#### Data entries
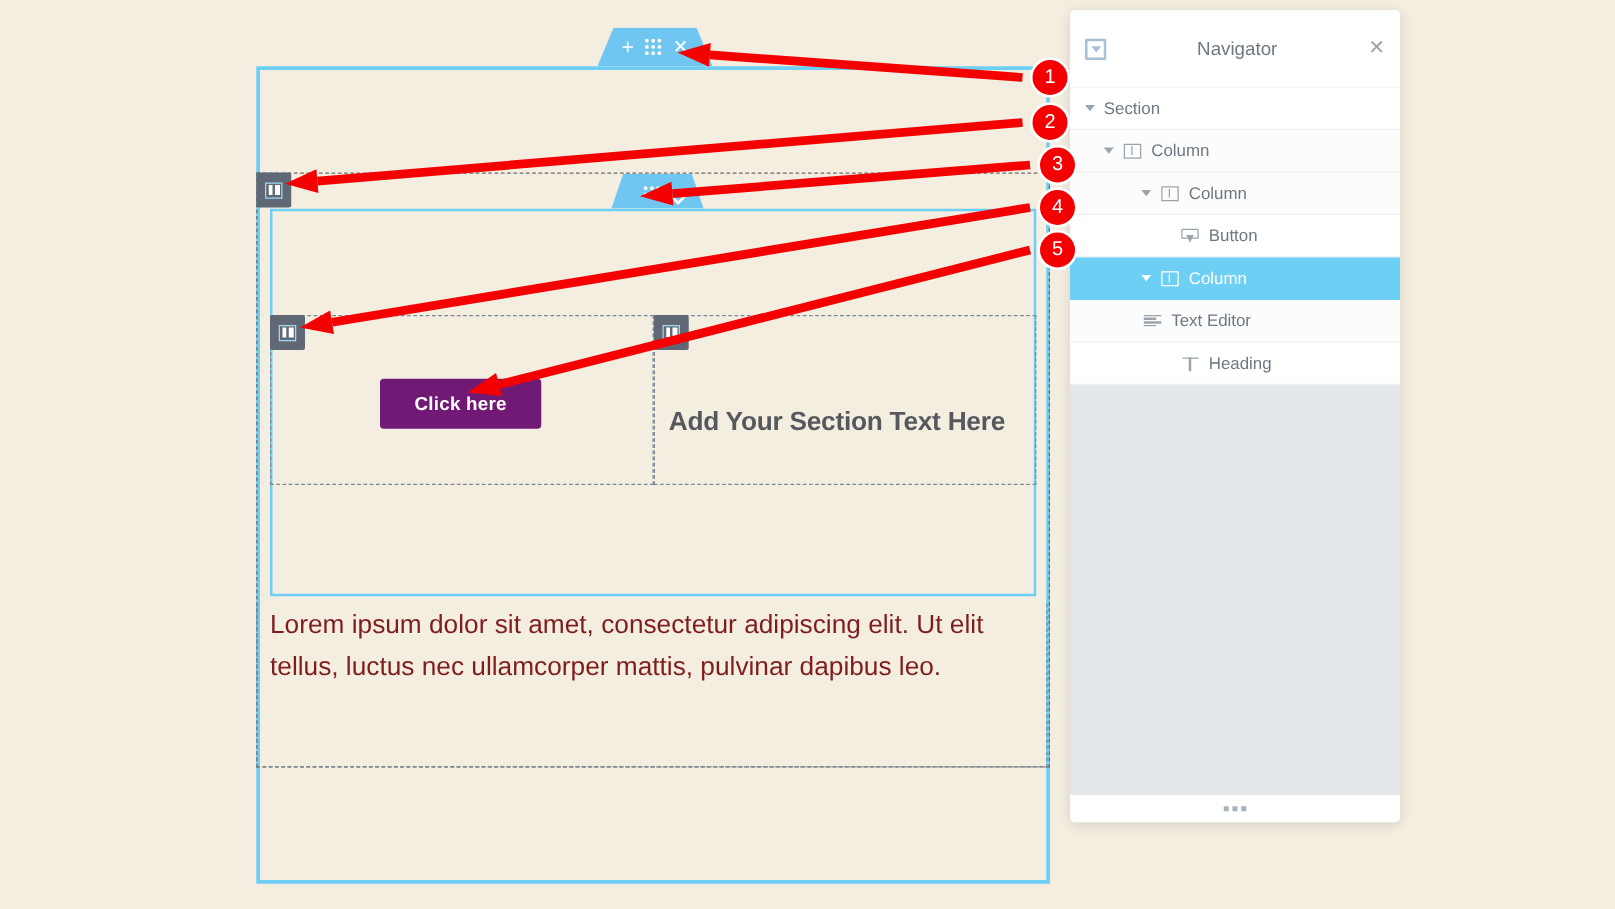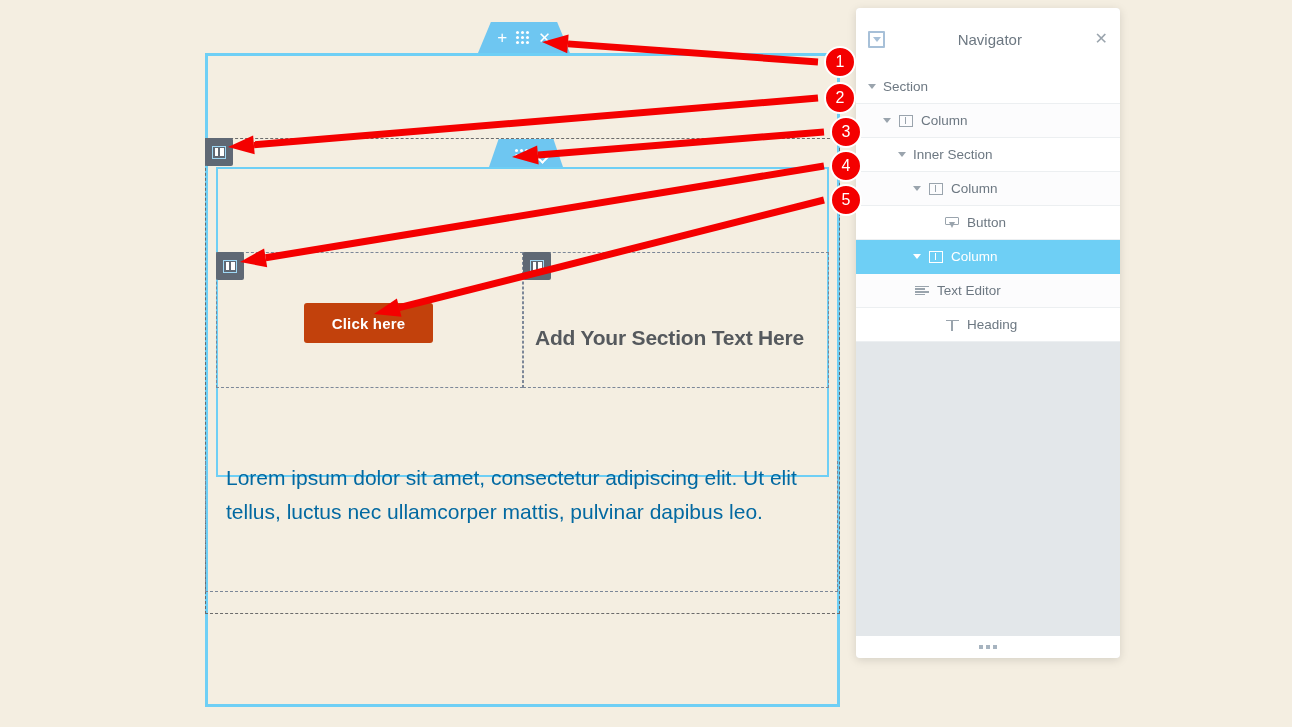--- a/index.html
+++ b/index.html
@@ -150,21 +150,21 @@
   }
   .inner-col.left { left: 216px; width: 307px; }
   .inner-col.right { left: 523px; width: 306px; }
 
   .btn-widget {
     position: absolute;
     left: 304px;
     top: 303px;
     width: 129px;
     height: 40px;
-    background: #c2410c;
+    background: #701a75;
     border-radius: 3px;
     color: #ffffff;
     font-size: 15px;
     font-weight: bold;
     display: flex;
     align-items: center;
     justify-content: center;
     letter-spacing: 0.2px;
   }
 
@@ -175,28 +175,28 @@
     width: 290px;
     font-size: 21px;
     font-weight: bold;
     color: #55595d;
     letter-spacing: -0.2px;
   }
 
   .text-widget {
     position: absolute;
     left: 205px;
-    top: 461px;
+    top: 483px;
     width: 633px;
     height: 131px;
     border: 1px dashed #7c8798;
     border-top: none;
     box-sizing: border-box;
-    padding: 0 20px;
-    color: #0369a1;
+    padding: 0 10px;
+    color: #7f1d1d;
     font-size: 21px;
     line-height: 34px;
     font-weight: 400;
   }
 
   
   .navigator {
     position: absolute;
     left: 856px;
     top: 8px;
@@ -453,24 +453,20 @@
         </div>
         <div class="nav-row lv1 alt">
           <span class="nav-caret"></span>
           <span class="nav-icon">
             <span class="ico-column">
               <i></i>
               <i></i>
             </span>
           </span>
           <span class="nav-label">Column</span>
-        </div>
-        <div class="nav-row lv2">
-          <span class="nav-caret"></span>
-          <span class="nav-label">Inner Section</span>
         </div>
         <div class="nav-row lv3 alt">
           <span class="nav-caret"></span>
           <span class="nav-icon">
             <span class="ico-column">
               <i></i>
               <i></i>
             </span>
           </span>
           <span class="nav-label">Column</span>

#### To do
Check the data for the word "left" and pull out the lines that have it.

#### Solution
   .inner-col.left { left: 216px; width: 307px; }
   .inner-col.right { left: 523px; width: 306px; }
     left: 304px;
     left: 205px;
     left: 856px;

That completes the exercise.